I was trying to write a pandas dataframe containing 100000 rows as excel. Moments in the execution I received a fatal error : "Python kernel is unresponsive."

However, I am constrained from increasing the number of clusters or other relevant infrastructure change. So my only option is to fix the code. 

I am looking to implement more than one option I would get from this forum. pls suggest.

Thanks

Ayushi_Suthar
Databricks Employee
Databricks Employee

Hi @chari ,Thanks for bringing up your concerns, always happy to help 😁

We understand that you are facing the following error while you are writing a pandas dataframe containing 100000rows in excel.

As per the Error >>> Fatal error: The Python kernel is unresponsive. The Python process exited with exit code 137 (SIGKILL: Killed). This may have been caused by an OOM error. Check your command's memory usage.

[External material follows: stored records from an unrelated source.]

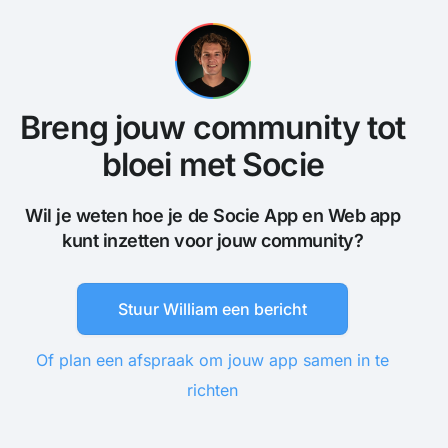
Breng jouw community tot
bloei met Socie
Wil je weten hoe je de Socie App en Web app
kunt inzetten voor jouw community?
Stuur William een bericht
Of plan een afspraak om jouw app samen in te
richten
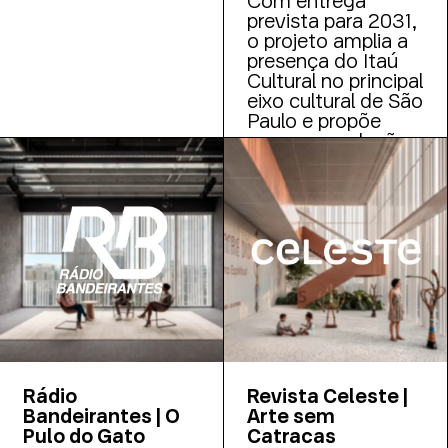
prevista para 2031,
o projeto amplia a
presença do Itaú
Cultural no principal
eixo cultural de São
Paulo e propõe
uma nova relação
entre equipamento
cultural, cidade e
espaço público
Rádio
Revista Celeste |
Bandeirantes | O
Arte sem
Pulo do Gato
Catracas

The driver node is OOM leading to this error. This can be fixed by:

  • Choosing a higher driver instance size depending on the workload.
  • Splitting workloads into multiple clusters
  • Moving to a jobs cluster

Please let me know if this helps and leave a like if this helps, followups are appreciated.
Kudos
Ayushi

Hello,

Unfortunately, I cant update my cluster until six months. 

But I want to use a spark dataframe to write as a CSV. Does it help?